THE PROBLEM ->
After locating the line that contains "thumb mcp: (832, 893)" in the data below, set down exactly that line and each one after it through the line that contains "ring dip: (681, 928)", and nothing more.

(Collection entries)
= = = = =

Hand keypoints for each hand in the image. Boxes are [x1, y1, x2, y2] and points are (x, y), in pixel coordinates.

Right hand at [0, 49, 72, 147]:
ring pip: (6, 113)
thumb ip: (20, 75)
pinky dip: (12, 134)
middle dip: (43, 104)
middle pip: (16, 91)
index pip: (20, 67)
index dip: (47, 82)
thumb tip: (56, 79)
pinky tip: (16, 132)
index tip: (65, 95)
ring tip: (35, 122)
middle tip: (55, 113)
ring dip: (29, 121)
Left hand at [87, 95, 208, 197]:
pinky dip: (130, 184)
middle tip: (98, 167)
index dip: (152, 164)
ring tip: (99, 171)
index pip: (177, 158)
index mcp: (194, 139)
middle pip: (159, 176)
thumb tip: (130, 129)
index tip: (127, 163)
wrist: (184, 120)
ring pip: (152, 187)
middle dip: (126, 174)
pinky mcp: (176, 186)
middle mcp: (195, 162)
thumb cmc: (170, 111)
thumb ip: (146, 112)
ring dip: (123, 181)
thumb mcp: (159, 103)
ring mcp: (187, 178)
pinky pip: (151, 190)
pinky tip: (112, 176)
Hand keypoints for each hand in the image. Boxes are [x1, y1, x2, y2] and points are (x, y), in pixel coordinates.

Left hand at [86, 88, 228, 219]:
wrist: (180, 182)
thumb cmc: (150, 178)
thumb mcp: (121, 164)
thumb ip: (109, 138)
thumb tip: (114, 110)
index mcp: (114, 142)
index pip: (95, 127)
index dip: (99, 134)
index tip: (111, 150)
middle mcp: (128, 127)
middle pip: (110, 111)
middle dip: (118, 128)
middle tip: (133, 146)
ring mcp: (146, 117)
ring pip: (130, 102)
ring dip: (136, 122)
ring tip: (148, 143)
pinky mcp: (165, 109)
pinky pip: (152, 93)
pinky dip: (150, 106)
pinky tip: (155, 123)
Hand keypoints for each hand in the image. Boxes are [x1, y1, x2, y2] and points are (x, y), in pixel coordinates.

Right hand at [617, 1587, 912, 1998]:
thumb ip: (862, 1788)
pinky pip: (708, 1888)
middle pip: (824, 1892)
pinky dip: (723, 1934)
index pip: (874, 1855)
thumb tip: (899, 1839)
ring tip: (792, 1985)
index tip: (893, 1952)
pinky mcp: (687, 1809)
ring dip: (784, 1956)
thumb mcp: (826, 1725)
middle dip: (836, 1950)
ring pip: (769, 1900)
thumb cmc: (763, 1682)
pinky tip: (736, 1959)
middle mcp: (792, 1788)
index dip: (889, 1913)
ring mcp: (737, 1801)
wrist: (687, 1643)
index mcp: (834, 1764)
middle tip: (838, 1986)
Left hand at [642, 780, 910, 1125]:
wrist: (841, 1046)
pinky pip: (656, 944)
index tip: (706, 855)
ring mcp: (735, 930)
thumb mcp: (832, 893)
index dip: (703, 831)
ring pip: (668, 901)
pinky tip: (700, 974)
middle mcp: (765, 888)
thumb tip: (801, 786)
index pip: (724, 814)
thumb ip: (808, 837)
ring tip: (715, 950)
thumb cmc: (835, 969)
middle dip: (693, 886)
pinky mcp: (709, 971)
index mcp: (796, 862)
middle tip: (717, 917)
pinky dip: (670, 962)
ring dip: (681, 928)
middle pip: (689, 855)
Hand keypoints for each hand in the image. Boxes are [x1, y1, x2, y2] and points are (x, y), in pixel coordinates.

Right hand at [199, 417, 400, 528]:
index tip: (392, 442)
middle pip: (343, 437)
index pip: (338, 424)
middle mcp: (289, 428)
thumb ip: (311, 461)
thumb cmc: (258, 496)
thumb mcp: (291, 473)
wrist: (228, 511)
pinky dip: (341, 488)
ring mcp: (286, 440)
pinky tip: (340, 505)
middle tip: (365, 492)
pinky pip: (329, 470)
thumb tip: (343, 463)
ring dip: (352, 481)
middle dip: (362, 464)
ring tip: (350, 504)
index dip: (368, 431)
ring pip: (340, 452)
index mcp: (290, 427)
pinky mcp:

= = = = =

OUTPUT BELOW ->
thumb mcp: (832, 893)
index dip: (703, 831)
ring pip: (668, 901)
pinky tip: (700, 974)
middle mcp: (765, 888)
thumb tip: (801, 786)
index pip: (724, 814)
thumb ip: (808, 837)
ring tip: (715, 950)
thumb cmc: (835, 969)
middle dip: (693, 886)
pinky mcp: (709, 971)
index mcp: (796, 862)
middle tip: (717, 917)
pinky dip: (670, 962)
ring dip: (681, 928)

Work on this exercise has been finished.